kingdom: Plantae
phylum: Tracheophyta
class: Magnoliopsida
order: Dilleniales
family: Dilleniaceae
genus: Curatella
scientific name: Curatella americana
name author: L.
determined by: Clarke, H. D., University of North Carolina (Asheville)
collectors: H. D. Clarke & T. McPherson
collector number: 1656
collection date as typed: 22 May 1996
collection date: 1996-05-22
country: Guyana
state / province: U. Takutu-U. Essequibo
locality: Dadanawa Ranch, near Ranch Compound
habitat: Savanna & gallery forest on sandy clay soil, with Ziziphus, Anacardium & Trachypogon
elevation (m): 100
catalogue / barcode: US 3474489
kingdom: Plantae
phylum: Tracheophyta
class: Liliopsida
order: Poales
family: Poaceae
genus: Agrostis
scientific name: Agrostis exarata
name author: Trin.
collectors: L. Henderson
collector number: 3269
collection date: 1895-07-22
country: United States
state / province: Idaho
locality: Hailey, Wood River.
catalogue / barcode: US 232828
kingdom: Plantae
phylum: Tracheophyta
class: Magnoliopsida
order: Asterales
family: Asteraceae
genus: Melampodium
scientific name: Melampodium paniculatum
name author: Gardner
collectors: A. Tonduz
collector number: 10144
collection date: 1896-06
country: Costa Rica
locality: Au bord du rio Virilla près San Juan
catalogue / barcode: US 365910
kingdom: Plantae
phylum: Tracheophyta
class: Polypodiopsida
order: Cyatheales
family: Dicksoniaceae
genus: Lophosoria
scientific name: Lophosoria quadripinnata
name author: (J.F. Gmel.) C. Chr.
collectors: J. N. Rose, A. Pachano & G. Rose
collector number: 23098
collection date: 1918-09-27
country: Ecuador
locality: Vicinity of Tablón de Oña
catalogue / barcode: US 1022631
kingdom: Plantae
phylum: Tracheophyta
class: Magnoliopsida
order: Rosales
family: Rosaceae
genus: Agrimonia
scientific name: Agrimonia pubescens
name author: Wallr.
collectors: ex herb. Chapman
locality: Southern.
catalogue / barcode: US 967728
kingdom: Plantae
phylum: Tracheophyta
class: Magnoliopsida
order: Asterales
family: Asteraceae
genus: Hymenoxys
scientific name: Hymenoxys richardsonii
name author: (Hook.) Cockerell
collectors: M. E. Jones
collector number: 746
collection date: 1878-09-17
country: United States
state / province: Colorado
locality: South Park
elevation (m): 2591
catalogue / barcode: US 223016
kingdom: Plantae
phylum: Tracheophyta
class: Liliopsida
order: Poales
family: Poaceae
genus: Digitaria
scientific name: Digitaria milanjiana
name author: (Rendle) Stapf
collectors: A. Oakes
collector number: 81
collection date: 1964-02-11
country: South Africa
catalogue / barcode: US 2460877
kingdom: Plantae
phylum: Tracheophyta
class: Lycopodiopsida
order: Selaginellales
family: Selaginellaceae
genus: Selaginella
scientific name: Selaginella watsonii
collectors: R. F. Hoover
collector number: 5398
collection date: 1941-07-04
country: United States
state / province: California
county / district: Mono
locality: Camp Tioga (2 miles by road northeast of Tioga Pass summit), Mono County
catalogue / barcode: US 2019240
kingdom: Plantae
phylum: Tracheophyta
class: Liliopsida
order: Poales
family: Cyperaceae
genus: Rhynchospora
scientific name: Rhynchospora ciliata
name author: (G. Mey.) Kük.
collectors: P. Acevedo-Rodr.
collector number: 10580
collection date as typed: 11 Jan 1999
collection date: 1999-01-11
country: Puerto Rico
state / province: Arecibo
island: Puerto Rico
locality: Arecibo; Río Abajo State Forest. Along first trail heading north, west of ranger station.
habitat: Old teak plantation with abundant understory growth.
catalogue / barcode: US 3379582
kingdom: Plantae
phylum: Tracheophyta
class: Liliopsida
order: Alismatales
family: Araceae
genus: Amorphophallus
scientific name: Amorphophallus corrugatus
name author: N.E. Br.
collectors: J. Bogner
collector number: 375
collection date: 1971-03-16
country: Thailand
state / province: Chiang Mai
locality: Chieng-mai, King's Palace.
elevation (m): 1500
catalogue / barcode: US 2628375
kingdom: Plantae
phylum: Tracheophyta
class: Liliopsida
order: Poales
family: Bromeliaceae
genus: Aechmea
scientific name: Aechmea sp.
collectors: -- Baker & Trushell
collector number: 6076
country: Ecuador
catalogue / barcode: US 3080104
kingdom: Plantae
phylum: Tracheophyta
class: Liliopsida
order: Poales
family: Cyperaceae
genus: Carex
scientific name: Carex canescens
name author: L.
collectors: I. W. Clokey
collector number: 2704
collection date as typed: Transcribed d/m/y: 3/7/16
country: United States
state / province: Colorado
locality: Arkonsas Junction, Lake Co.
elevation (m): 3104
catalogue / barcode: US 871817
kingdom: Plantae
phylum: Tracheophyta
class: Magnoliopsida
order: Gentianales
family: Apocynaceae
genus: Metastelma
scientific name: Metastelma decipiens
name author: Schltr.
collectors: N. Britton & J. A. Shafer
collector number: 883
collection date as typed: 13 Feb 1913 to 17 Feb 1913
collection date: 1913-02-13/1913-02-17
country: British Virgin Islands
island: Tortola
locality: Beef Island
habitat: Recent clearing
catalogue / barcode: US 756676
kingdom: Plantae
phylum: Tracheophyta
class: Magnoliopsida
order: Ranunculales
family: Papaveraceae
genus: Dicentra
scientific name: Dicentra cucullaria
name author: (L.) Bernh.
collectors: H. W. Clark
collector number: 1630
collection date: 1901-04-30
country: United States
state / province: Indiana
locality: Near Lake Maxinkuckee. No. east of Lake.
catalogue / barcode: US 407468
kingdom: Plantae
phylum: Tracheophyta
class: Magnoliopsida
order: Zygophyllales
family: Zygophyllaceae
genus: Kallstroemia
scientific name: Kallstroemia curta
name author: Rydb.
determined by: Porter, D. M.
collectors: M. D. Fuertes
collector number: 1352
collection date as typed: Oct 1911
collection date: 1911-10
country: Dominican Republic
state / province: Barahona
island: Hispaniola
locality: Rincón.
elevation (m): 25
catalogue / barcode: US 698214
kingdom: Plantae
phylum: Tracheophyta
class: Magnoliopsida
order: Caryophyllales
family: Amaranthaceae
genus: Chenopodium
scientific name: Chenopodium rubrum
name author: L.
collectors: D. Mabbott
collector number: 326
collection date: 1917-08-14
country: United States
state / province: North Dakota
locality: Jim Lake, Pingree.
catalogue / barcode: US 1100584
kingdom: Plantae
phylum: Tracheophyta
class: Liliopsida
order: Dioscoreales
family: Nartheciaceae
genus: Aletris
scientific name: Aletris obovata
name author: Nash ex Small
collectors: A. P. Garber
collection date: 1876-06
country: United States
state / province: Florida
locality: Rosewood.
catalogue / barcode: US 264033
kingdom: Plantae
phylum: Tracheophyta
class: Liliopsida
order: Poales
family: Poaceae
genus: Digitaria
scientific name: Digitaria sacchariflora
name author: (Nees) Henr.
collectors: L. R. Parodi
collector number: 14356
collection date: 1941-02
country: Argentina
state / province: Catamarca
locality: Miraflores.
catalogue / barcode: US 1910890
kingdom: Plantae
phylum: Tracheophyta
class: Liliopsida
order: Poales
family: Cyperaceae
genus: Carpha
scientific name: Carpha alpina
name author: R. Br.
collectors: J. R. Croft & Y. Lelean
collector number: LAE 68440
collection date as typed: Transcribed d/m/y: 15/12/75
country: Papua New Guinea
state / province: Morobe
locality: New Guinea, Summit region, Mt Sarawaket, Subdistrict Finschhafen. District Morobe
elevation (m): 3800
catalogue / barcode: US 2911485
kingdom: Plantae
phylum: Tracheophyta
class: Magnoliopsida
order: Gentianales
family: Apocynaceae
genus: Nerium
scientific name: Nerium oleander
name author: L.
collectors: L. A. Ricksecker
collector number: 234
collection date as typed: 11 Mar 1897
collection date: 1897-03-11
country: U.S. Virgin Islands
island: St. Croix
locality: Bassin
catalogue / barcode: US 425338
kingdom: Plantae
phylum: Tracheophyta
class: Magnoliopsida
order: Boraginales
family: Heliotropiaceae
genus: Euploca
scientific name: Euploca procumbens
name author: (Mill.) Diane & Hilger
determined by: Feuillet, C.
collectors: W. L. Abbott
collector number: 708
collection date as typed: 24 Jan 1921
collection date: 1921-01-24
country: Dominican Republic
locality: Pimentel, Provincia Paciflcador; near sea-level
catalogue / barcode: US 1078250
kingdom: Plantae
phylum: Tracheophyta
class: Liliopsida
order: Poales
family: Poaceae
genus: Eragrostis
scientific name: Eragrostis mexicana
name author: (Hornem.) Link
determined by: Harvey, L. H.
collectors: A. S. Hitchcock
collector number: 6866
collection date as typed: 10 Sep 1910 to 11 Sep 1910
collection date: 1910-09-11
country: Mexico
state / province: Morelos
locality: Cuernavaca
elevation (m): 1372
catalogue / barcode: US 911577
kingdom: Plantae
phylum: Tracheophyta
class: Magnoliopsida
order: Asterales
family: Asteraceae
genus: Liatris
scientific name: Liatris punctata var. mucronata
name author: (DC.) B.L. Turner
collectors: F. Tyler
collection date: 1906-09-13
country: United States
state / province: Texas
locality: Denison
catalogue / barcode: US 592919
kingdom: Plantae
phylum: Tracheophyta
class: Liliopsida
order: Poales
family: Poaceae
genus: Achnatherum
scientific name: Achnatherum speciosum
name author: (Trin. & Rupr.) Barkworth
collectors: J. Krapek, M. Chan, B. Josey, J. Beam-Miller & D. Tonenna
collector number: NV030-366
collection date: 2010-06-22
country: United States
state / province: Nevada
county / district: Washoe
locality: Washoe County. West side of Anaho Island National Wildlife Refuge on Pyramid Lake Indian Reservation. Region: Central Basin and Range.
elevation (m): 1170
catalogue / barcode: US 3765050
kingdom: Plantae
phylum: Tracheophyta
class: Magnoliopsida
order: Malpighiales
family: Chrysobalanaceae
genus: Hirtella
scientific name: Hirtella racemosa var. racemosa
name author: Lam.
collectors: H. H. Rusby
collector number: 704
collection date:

Exercise:
Edit the stretch of data from the line containing "order: Zygophyllales" through the line containing "collectors: D. Mabbott", changing "locality" to "site" and keeping everything else the same. Return only those lines.

Result below:
order: Zygophyllales
family: Zygophyllaceae
genus: Kallstroemia
scientific name: Kallstroemia curta
name author: Rydb.
determined by: Porter, D. M.
collectors: M. D. Fuertes
collector number: 1352
collection date as typed: Oct 1911
collection date: 1911-10
country: Dominican Republic
state / province: Barahona
island: Hispaniola
site: Rincón.
elevation (m): 25
catalogue / barcode: US 698214
kingdom: Plantae
phylum: Tracheophyta
class: Magnoliopsida
order: Caryophyllales
family: Amaranthaceae
genus: Chenopodium
scientific name: Chenopodium rubrum
name author: L.
collectors: D. Mabbott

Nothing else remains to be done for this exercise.